# What FO's are you looking for?



## 2Sticks (Dec 13, 2007)

I just received new fragrance samples today from the company with the 10lb minimum (Coconut Lime Verbena, Raspberry Zinger & Patchouli Passion). I'll try to get them soaped in the next couple of days and we'll go from there. In the mean time, what fragrances are you interested in? Please give me some feed back so I'll be on the right track. I'd really like to offer the DGI board some fragrance everyone wants.


----------



## Lynn_Theesfeld (Feb 21, 2010)

Maybe try a best sellers list to give you an idea of what people use the most 

Black Raspberry Vanilla
Love Spell
Lavender
Cherry Almond
Jasmine Vanilla
Oakmoss & Amber
Frosted Snow Drops
Those are my- I'll kill you if you discontinue my scent!


----------



## 2Sticks (Dec 13, 2007)

:rofl Thank you Lynn! I have some I feel the same way about. I've never heard of Snow Drops. What is it like?
I appreciate your input


----------



## NubianSoaps.com (Oct 26, 2007)

As long as I can fit it in my line I wouldn't mind at all the 3 you just mentioned. I didn't need cucumber having just purchased a lot of it for the coming year. Vicki


----------



## Faye Farms (Sep 14, 2009)

A couple of big gaps I'm looking to fill is a good sandalwood and a good manly scent.


----------



## Lynn_Theesfeld (Feb 21, 2010)

I'll have to send you a sample Tamera. It's girlie that's all I can describe it as


----------



## 2Sticks (Dec 13, 2007)

Vicki, I'm sure hopeing these 3 fragrances work out. Planning on soaping them tomorrow.

Heather, I'll see what I can do. I tried to have my best man's fragrance duped. They tried twice and just couldn't get it exact. I was so disappointed.

Lynn, I'd love to smell it. Sounds really nice.


----------



## Anita Martin (Dec 26, 2007)

Dragons Blood
Bay Rum
Love Spell
Pink Sugar
Coconut Lime Verbena
Nag Champa
Blackberry Sage
Honey L'Occitane 


These are a few that I"m out of.


----------



## tlcnubians (Jan 21, 2011)

I'd really like to find the Fresh Ginger Lime that Tony's (Southern Garden Scents) used to sell. It smelled exactly like the one from Bath & Body Works. I've purchased FOs with the same name from 3-4 different places since I could no longer get it from Tony's and none matched. 

Heather - the Mysore Sandalwood from Oregon Trails is a very good FO.

(Recorded data)
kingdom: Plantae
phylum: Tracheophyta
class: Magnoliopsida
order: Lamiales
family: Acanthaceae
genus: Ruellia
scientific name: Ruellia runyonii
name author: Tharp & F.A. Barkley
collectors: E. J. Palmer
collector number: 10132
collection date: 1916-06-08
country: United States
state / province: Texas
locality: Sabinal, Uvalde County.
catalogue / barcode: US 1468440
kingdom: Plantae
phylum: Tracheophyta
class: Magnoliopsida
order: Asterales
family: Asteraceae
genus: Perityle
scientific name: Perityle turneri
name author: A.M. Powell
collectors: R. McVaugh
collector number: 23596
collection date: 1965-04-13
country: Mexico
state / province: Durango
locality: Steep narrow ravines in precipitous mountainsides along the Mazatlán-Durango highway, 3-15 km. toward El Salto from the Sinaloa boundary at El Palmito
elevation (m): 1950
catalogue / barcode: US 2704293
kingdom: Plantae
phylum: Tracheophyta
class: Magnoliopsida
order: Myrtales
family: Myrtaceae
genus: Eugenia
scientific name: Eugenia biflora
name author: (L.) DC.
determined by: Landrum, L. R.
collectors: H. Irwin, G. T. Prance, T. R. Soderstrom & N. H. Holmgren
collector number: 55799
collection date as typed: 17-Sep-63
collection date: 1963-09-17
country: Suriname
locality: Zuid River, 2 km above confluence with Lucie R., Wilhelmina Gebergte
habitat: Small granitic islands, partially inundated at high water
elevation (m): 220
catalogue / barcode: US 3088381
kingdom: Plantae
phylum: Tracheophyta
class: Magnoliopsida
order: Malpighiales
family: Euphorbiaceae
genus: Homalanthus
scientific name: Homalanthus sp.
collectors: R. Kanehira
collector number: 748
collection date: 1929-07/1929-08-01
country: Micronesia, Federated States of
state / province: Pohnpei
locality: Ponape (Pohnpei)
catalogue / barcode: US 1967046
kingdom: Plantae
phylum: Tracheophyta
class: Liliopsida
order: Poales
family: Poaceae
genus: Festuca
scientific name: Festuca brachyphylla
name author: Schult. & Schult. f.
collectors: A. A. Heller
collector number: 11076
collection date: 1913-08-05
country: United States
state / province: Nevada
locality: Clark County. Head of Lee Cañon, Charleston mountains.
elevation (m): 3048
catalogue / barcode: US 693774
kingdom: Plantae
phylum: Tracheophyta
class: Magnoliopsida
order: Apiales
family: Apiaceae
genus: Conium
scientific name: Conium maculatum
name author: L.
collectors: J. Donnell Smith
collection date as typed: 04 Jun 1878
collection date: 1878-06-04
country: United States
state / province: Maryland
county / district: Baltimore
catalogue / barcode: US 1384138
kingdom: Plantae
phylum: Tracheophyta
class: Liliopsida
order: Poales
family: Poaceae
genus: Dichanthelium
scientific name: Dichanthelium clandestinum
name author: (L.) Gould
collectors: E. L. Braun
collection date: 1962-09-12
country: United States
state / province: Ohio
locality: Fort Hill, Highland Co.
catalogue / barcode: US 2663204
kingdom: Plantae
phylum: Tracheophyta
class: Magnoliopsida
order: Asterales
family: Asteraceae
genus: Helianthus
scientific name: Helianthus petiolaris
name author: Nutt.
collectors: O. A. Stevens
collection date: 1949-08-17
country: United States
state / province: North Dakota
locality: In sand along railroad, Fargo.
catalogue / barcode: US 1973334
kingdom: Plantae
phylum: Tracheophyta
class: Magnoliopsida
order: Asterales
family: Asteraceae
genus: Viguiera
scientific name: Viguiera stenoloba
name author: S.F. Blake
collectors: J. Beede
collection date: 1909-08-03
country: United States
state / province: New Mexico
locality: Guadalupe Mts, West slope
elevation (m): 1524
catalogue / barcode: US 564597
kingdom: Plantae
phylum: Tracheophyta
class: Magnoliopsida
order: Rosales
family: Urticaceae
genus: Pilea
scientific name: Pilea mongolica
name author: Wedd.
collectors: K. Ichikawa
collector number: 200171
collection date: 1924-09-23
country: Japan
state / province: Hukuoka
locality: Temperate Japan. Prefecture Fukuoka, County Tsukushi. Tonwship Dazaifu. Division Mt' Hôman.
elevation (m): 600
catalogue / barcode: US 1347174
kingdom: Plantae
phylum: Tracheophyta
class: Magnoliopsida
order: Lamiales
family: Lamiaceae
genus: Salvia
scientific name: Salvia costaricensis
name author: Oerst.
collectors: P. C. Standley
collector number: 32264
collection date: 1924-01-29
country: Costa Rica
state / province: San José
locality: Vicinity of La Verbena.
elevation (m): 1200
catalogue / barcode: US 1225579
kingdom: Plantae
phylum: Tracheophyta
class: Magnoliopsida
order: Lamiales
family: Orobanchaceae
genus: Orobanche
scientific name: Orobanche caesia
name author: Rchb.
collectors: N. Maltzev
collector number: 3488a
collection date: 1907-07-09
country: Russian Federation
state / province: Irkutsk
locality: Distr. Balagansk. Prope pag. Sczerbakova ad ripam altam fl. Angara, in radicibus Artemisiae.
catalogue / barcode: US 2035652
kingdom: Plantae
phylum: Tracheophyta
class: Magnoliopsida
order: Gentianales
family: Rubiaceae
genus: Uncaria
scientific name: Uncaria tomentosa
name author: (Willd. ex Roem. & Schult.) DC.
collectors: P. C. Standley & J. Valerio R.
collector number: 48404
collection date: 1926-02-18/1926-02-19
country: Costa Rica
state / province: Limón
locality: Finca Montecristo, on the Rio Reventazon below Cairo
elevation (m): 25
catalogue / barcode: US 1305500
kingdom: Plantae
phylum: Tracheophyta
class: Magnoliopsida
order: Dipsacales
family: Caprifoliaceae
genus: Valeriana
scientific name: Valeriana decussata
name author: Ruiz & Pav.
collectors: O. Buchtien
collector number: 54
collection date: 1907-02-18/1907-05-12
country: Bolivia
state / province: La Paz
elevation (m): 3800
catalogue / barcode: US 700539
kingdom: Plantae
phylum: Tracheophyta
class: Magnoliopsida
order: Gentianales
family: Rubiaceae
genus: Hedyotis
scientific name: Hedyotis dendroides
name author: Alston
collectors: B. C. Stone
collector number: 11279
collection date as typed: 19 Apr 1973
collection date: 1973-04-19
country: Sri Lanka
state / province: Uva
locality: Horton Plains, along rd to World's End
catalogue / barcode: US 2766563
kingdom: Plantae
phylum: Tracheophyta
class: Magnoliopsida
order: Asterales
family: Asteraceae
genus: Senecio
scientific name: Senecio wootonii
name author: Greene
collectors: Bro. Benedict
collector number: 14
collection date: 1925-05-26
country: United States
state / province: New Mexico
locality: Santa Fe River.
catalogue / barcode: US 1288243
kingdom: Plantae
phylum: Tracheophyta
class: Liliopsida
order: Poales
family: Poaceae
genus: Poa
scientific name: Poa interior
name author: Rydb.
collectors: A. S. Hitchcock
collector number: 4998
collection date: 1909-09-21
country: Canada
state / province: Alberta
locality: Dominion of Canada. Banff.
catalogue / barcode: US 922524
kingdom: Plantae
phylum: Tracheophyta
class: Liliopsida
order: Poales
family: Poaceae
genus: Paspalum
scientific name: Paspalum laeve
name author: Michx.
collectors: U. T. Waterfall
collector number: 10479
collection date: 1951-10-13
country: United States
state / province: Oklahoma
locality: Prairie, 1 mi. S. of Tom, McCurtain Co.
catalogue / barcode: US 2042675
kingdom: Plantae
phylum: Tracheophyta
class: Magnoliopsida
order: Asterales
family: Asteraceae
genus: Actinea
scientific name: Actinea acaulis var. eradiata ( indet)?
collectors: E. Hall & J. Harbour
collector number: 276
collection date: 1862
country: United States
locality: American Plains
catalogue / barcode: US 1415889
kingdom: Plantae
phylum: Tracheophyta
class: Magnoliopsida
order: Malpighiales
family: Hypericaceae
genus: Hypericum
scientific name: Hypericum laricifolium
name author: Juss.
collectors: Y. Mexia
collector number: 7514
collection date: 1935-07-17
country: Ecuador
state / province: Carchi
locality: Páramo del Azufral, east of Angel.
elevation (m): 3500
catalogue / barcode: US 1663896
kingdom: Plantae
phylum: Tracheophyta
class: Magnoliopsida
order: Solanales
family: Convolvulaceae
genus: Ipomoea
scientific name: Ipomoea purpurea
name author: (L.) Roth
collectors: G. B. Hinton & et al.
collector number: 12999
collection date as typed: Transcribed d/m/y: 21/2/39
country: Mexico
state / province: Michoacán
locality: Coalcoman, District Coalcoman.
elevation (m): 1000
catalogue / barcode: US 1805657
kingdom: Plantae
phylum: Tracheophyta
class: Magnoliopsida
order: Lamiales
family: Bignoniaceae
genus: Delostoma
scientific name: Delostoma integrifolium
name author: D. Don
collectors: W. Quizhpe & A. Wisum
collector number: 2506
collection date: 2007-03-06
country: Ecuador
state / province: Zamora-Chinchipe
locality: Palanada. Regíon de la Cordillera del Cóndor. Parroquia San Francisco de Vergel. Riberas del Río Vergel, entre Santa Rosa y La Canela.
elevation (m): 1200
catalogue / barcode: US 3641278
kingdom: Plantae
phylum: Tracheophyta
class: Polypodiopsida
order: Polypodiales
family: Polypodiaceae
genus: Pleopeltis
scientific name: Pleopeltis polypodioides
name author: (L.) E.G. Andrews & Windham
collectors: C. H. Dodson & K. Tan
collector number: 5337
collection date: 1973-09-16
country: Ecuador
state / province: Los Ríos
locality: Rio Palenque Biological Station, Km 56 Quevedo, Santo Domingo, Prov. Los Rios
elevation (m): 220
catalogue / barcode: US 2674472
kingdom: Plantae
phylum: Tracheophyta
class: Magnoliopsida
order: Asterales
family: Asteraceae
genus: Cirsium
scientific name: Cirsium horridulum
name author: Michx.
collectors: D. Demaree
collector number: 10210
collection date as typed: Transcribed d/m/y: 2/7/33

§ EXERCISES TO COMPLETE:
A: Summarize the fragrance oil thread in two sentences.
B: Reproduce the stretch of the fragrance oil thread from "As long as I" through "(Sep 14, 2009)".
The listing has no connection to the fragrance oil thread.

§ ANSWERS:
A: After receiving fragrance samples (Coconut Lime Verbena, Raspberry Zinger and Patchouli Passion) from a company with a 10lb minimum, the original poster asks the board which fragrances people are interested in. Replies list favorite scents and scents people are out of, such as Love Spell, Black Raspberry Vanilla and Dragons Blood, mention gaps for a good sandalwood and a good manly scent, and recommend the Mysore Sandalwood from Oregon Trails.

B:
As long as I can fit it in my line I wouldn't mind at all the 3 you just mentioned. I didn't need cucumber having just purchased a lot of it for the coming year. Vicki


----------



## Faye Farms (Sep 14, 2009)